Lecture 3 - History of Personality Flashcards
1
Q
What is everyday personality?
A
- In evaluating other people, in context of social attractiveness, we make value judgements about them
- To make sense of the world, we construct theories to help us understand them to help interaction
- Implicit personality theories are not built from systematic science = unreliable
2
Q
What is Allport’s definition of personality?
A
- A dynamic organisation inside the person of psychophysical systems that create the person’s characteristic patterns of behaviour, thoughts and feelings.
3
Q
What things are key about personality?
A
- Active, responsive and changes over time
- Organised in internal structure
- Characteristic patterns show stability which is key for personality measures
- Central component for driving behaviour
4
Q
Why would you study personality?
A
- Explain the motivational bias of behaviour
- Provide descriptions/categorisations of how individuals behave
- Investigate what causes the development of certain personality characteristics
What contributes more?

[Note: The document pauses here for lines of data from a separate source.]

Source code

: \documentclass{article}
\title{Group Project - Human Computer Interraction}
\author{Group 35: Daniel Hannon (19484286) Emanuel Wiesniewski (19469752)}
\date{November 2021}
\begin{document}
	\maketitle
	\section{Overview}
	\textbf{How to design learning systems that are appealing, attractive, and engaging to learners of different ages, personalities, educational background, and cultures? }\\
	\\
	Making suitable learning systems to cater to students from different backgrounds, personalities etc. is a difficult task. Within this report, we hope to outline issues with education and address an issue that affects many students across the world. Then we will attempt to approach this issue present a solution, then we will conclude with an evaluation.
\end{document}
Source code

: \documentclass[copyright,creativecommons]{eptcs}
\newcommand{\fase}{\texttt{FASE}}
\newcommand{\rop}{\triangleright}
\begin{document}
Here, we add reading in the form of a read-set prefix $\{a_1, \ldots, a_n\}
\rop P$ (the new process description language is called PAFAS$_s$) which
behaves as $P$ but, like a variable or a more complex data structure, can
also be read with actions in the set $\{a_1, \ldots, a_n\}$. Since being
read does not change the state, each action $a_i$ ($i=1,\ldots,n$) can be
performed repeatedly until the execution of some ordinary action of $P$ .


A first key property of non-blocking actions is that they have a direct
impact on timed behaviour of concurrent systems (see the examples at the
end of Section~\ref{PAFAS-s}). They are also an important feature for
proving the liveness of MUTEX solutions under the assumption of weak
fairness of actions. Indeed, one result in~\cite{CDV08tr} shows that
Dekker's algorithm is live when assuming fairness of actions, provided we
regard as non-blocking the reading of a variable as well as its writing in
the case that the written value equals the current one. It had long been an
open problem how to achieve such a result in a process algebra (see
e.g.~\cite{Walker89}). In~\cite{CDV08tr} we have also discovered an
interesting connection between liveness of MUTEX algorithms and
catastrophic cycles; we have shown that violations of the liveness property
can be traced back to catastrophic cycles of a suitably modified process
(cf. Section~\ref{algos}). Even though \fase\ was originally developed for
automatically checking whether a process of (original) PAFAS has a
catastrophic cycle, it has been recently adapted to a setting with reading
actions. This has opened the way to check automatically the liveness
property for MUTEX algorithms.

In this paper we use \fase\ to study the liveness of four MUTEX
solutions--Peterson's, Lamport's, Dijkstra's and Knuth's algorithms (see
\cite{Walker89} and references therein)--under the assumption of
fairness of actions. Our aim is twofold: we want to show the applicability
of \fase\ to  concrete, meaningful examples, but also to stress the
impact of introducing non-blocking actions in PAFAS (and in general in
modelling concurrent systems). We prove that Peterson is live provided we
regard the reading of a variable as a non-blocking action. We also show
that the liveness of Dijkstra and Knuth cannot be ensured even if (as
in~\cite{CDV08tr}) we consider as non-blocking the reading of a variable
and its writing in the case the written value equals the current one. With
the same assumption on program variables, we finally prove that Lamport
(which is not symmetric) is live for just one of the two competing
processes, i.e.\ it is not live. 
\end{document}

Genes or environment
5
Q
What is Physiognomy?
A
- Physical appearance is representative of inner character
- Racism is a modern variant of this
e.g upper body represents morals
6
Q
What is Craniometry?
A
- Idea that brain size = psych traits
- Ethnicity and rights were being discussed and rich people wanted to keep their slaves, so said the brains of white people > black people
- Abandoned as miscalculations made
- Brain size has little to do with intelligence or other human functions
7
Q
What is Phrenology?
A
- Shape of brain was important
- Would physically examine bumps on head
- Abandoned as skull shape has no relation to brain shape
- Studies say no psychological attributes have no relationship to bumps the human scalp
8
Q
What was the Psychoanalytic approach?
A
- Made of conscious, pre-conscious, and unconscious
- Made of id, ego, superego, and if they have conflict = anxiety
- Develops through psychosexual stages: oral, anal, phallic, latent, genital
9
Q
What did Adler claim?
A
- As humans are helpless, we strive for power
- When we fail/succeed we have a superiority/inferiority complex
10
Q
What did Jung do?
A
- Developed Psyche
- Extraversion/Intraversion
- Myer-Briggs test, measuring Jung’s ideas
11
Q
What did Horney do?
A
- Looked at the role of culture and parenting
- Came up with 3 categories
- Compliant, aggressive, detached
12
Q
What does Learning Theory say?
A
- Differences in personality are due to differences in learning experiences
- Env is main contributor to who we become
- Key players: Pavlov, Watson & Skinner
13
Q
What is the Trait Approach?
A
- Trying to find the structure of personality
- Looking at somatypes: relationship between physicality and temperament
- Endomorph = relaxed, sociable = plump
- Mesomorph = Active, asserive = muscular
- Ectomorph = quiet, fragile = lean, delicate
14
Q
What are the two underlying assumptions of trait theory?
A
- Personality traits should be stable across time AND context.